• [SUPPLIED TEXT]:
□ □ □

I would recommend sticking with the filter cartridge intended for the filter and, if possible, adding some stuff like Ammo-Chips and some extra filter floss. 

I would not, however, advise you to keep the Whisper internal filter. This is one of the worst products in the aquarium trade, IMO. Poor filtration and unreliable to boot.


----------



## Dragonbeards (Dec 14, 2008)

So what kind of filter do you recommend that I buy?


----------



## COM (Mar 15, 2008)

For a 20 gallon tank, I would recommend a Marineland Penguin 200B or larger. A lot of users on this website like AquaClear filters. I have tried one and I think they are crap.


----------



## justintrask (Jun 29, 2008)

ive had bad luck with aquaclear as well. is it a show tank? I always use Hydrosponge V in all of my tanks. attach to an airstone with air pump and you have a great bio filter. I don't really utilize mechanical filtration as much as I probably should


----------



## Dragonbeards (Dec 14, 2008)

Its not a show tank, but I will be adding plants to it soon. Do either of those filters naturally oxygenate the water? Or will I need to get an airstone?


----------



## emc7 (Jul 23, 2005)

All of the hang-on-backs that make a little waterfall will oxygenate the water. The sponge filters are driven either by an air-pump (so they work like an air-stone) or a powerhead. If you use a powerhead (electric water pump), use a long pipe or turn its flow-director thing so that the surface is agitated. That will be enough.


----------



## Dragonbeards (Dec 14, 2008)

OK, thanks.


----------

□ □ □

• [SOURCE DATA]:
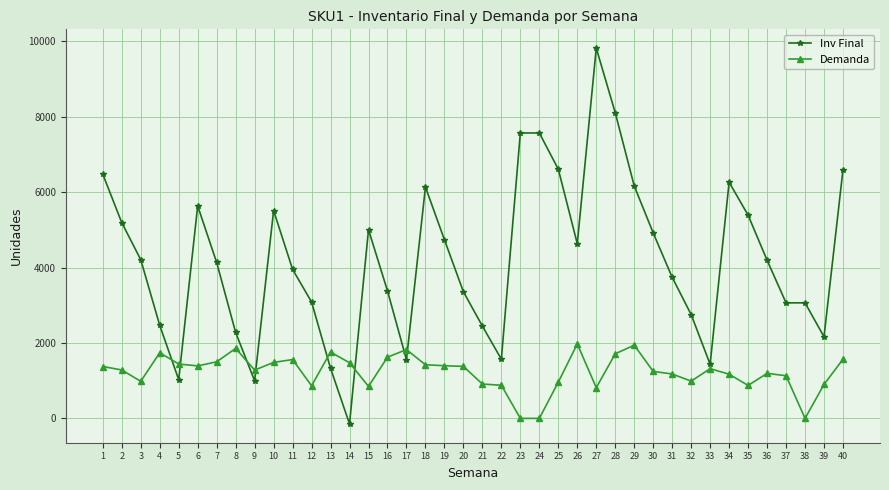

Which series has the widest spread of values?

Inv Final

□ □ □

• [PROMPT 1]:
Repeat the passage of the aquarium filter thread between "ive had bad" and "get an airstone?", inclusive.
• [PROMPT 2]:
In the aquarium filter thread, which filter does COM recommend for a 20 gallon tank?

• [TASK OUTPUT 1]:
ive had bad luck with aquaclear as well. is it a show tank? I always use Hydrosponge V in all of my tanks. attach to an airstone with air pump and you have a great bio filter. I don't really utilize mechanical filtration as much as I probably should


----------



## Dragonbeards (Dec 14, 2008)

Its not a show tank, but I will be adding plants to it soon. Do either of those filters naturally oxygenate the water? Or will I need to get an airstone?

• [TASK OUTPUT 2]:
A Marineland Penguin 200B or larger.